Cuando le miraba, su rostro brillante le invitaba a imaginar extraños mundos.
Él era un niño de fantasía, su sonrisa traslúcida recorría desde la esquina de los ojos hasta el rincón más lejano de su vientre, y cada que lo hacía, un fenómeno eléctrico se manifestaba en él, encendiendo luces y contagiando su risa hasta las lágrimas.
Ella era una niña mágica, creía que tenía poderes y cuando algo lindo sucedía se lo atribuía a sus propios hechizos y el siempre sentirse especial.
Cuando ambos estaban juntos la realidad se desdoblaba en ficción.

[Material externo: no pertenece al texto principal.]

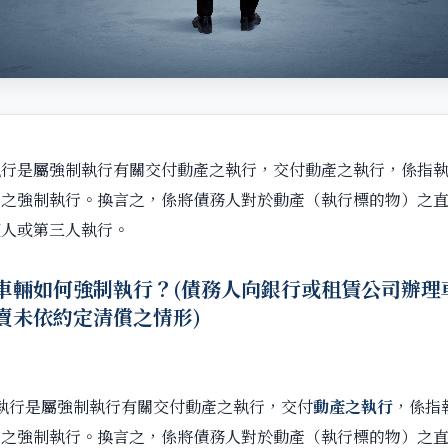
執行是屬強制執行有關交付動產之執行，交付動產之執行，係指
產之強制執行。換言之，係將債務人對於動產（執行標的物）之
權人或第三人執行。
車輛如何強制執行？(債務人向銀行或租賃公司辦理
賣未依約定清償之情形)
執行是屬強制執行有關交付動產之執行，交付
動產之執行
，係指
產之強制執行。換言之，係將債務人對於動產（執行標的物）之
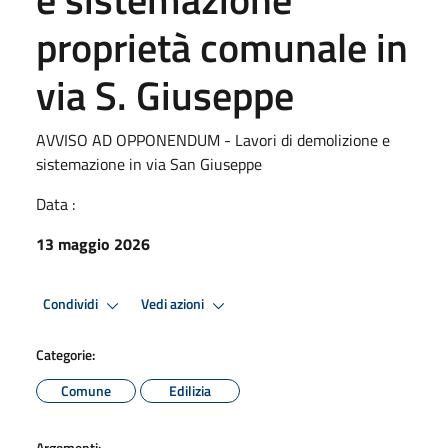
proprietà comunale in
via S. Giuseppe
AVVISO AD OPPONENDUM - Lavori di demolizione e
sistemazione in via San Giuseppe
Data :
13 maggio 2026
Condividi
Vedi azioni
Categorie:
Comune
Edilizia
Argomenti:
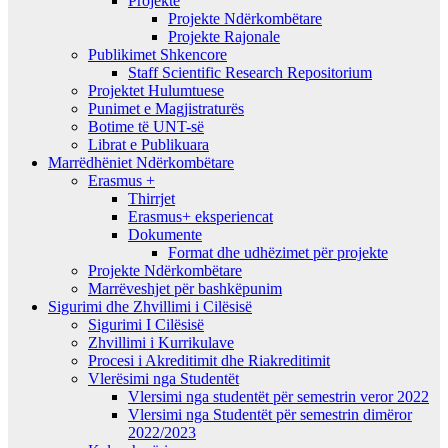
Projekte
Projekte Ndërkombëtare
Projekte Rajonale
Publikimet Shkencore
Staff Scientific Research Repositorium
Projektet Hulumtuese
Punimet e Magjistraturës
Botime të UNT-së
Librat e Publikuara
Marrëdhëniet Ndërkombëtare
Erasmus +
Thirrjet
Erasmus+ eksperiencat
Dokumente
Format dhe udhëzimet për projekte
Projekte Ndërkombëtare
Marrëveshjet për bashkëpunim
Sigurimi dhe Zhvillimi i Cilësisë
Sigurimi I Cilësisë
Zhvillimi i Kurrikulave
Procesi i Akreditimit dhe Riakreditimit
Vlerësimi nga Studentët
Vlersimi nga studentët për semestrin veror 2022
Vlersimi nga Studentët për semestrin dimëror
2022/2023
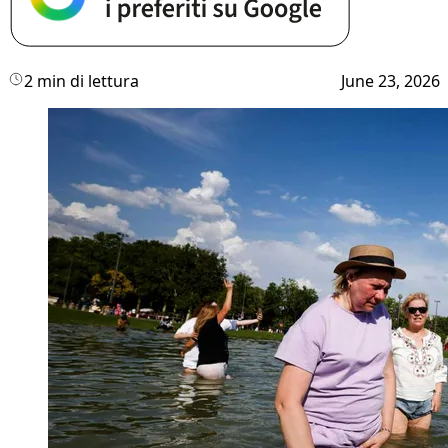
2 min di lettura
June 23, 2026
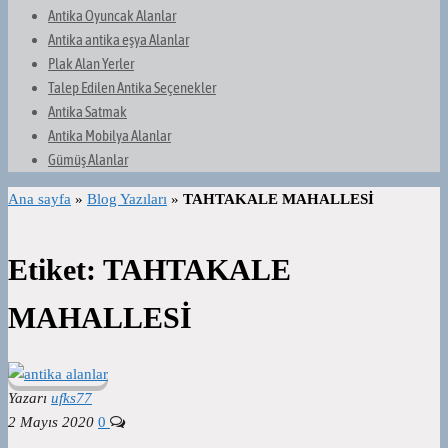
Antika Oyuncak Alanlar
Antika antika eşya Alanlar
Plak Alan Yerler
Talep Edilen Antika Seçenekler
Antika Satmak
Antika Mobilya Alanlar
Gümüş Alanlar
Ana sayfa
»
Blog Yazıları
»
TAHTAKALE MAHALLESİ
Etiket:
TAHTAKALE
MAHALLESİ
Yazarı
ufks77
2 Mayıs 2020
0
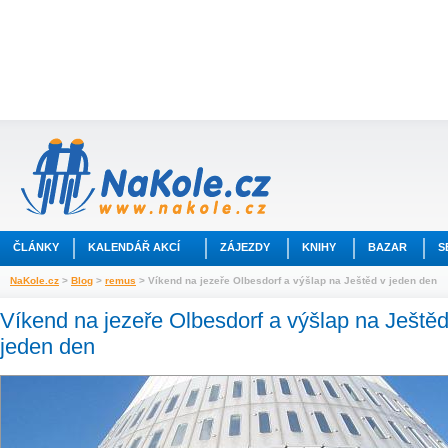
ČLÁNKY
KALENDÁŘ AKCÍ
ZÁJEZDY
KNIHY
BAZAR
S
NaKole.cz
>
Blog
>
remus
> Víkend na jezeře Olbesdorf a výšlap na Ještěd v jeden den
Víkend na jezeře Olbesdorf a výšlap na Ještěd
jeden den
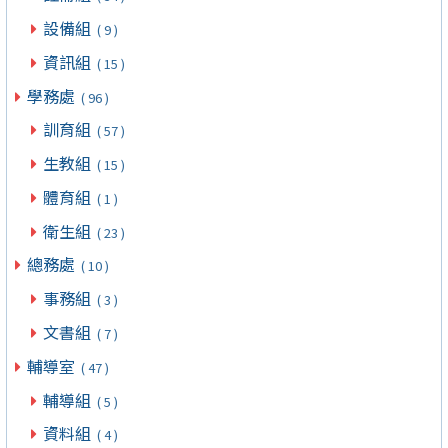
設備組
( 9 )
資訊組
( 15 )
學務處
( 96 )
訓育組
( 57 )
生教組
( 15 )
體育組
( 1 )
衛生組
( 23 )
總務處
( 10 )
事務組
( 3 )
文書組
( 7 )
輔導室
( 47 )
輔導組
( 5 )
資料組
( 4 )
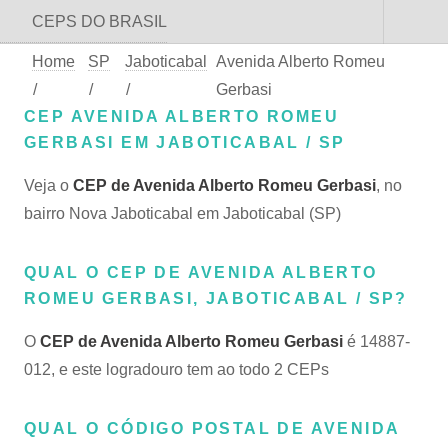
CEPS DO BRASIL
Home
SP
Jaboticabal
Avenida Alberto Romeu
/
/
/
Gerbasi
CEP AVENIDA ALBERTO ROMEU
GERBASI EM JABOTICABAL / SP
Veja o
CEP de Avenida Alberto Romeu Gerbasi
, no
bairro Nova Jaboticabal em Jaboticabal (SP)
QUAL O CEP DE AVENIDA ALBERTO
ROMEU GERBASI, JABOTICABAL / SP?
O
CEP de Avenida Alberto Romeu Gerbasi
é 14887-
012, e este logradouro tem ao todo 2 CEPs
QUAL O CÓDIGO POSTAL DE AVENIDA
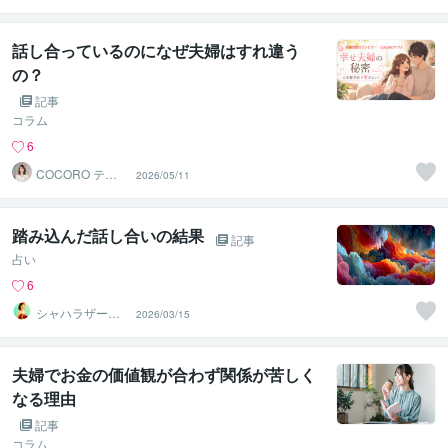
イト
話し合っているのになぜ夫婦はすれ違う
の？
記事
コラム
6
COCORO テラ
2026/05/11
ス
踏み込んだ話し合いの結果
記事
占い
6
シャハラザード
2026/03/15
沙織
夫婦でお金の価値観が合わず関係が苦しく
なる理由
記事
コラム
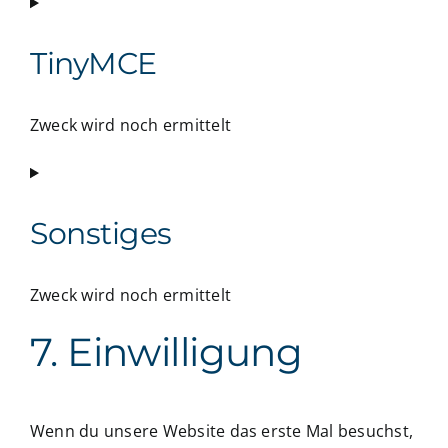
Consent
to
service
TinyMCE
paypal
Zweck wird noch ermittelt
Consent
to
service
Sonstiges
tinymce
Zweck wird noch ermittelt
7. Einwilligung
Consent
to
service
sonstiges
Wenn du unsere Website das erste Mal besuchst,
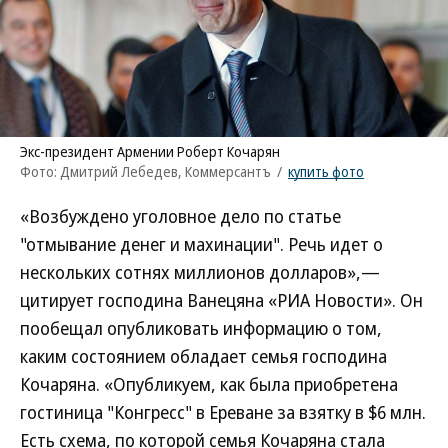
Экс-президент Армении Роберт Кочарян
Фото: Дмитрий Лебедев, Коммерсантъ
/
купить фото
«Возбуждено уголовное дело по статье
"отмывание денег и махинации". Речь идет о
нескольких сотнях миллионов долларов»,—
цитирует господина Ванецяна «РИА Новости». Он
пообещал опубликовать информацию о том,
каким состоянием обладает семья господина
Кочаряна. «Опубликуем, как была приобретена
гостиница "Конгресс" в Ереване за взятку в $6 млн.
Есть схема, по которой семья Кочаряна стала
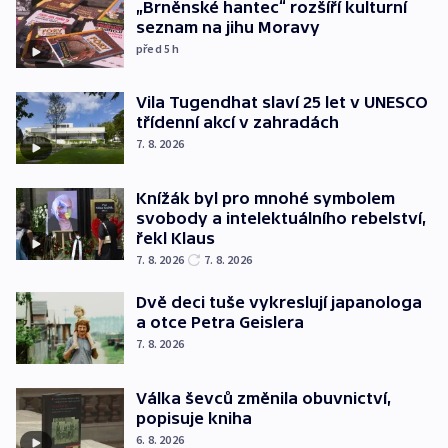
„Brněnské hantec“ rozšíří kulturní
seznam na jihu Moravy
před 5
h
Vila Tugendhat slaví 25 let v UNESCO
třídenní akcí v zahradách
7. 8. 2026
Knížák byl pro mnohé symbolem
svobody a intelektuálního rebelství,
řekl Klaus
7. 8. 2026
7. 8. 2026
Dvě deci tuše vykreslují japanologa
a otce Petra Geislera
7. 8. 2026
Válka ševců změnila obuvnictví,
popisuje kniha
6. 8. 2026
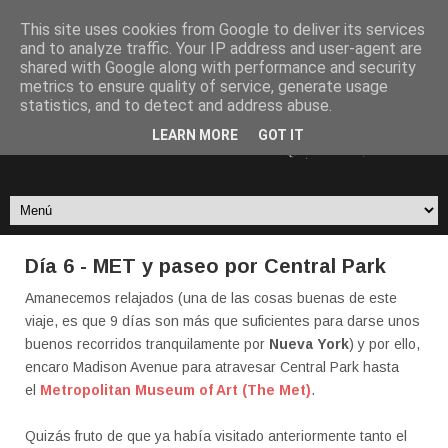
This site uses cookies from Google to deliver its services
and to analyze traffic. Your IP address and user-agent are
shared with Google along with performance and security
metrics to ensure quality of service, generate usage
Viajero
statistics, and to detect and address abuse.
solitario
LEARN MORE
GOT IT
Día 6 - MET y paseo por Central Park
Amanecemos relajados (una de las cosas buenas de este
viaje, es que 9 días son más que suficientes para darse unos
buenos recorridos tranquilamente por
Nueva York
) y por ello,
encaro Madison Avenue para atravesar Central Park hasta
el
Metropolitan Museum of Art (The Met)
.
Quizás fruto de que ya había visitado anteriormente tanto el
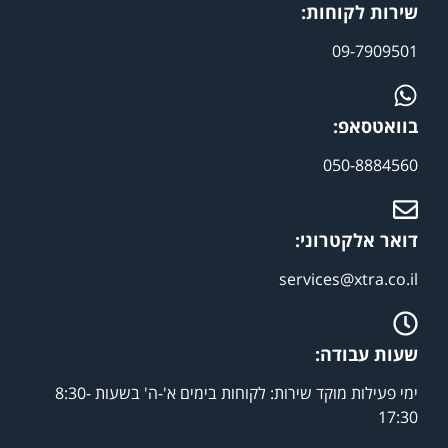
שירות לקוחות:
09-7909501
בוואטסאפ:
050-8884560
דואר אלקטרוני:
services@xtra.co.il
שעות עבודה:
ימי פעילות מוקד שירות: לקוחות בימים א'-ה' בשעות 8:30-
17:30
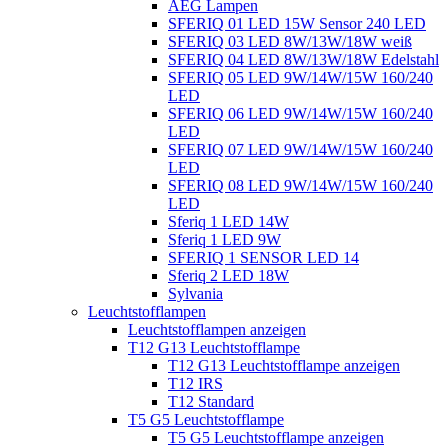
AEG Lampen
SFERIQ 01 LED 15W Sensor 240 LED
SFERIQ 03 LED 8W/13W/18W weiß
SFERIQ 04 LED 8W/13W/18W Edelstahl
SFERIQ 05 LED 9W/14W/15W 160/240
LED
SFERIQ 06 LED 9W/14W/15W 160/240
LED
SFERIQ 07 LED 9W/14W/15W 160/240
LED
SFERIQ 08 LED 9W/14W/15W 160/240
LED
Sferiq 1 LED 14W
Sferiq 1 LED 9W
SFERIQ 1 SENSOR LED 14
Sferiq 2 LED 18W
Sylvania
Leuchtstofflampen
Leuchtstofflampen anzeigen
T12 G13 Leuchtstofflampe
T12 G13 Leuchtstofflampe anzeigen
T12 IRS
T12 Standard
T5 G5 Leuchtstofflampe
T5 G5 Leuchtstofflampe anzeigen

Aquel lugar parecía ser la cúspide impenetrable e íntima de la tierra. Gélido viento empujaba la piel con violencia y hacía revolotear burbujeantes anhelos de infancia. Con miradas de ensueño veían el vacío místico y secreto que daba forma a ese precipicio donde él vivía; en ese abismo existía claramente una cuarta dimensión.
En una tarde lluviosa y amarilla de domingo, ella le tomó de la mano y él también, y hundidos en ese umbral mítico en el que efervecía la vida y la arena del reloj temblaba suspendida en un instante eterno, se dejaron caer en la embriaguez de ser niños.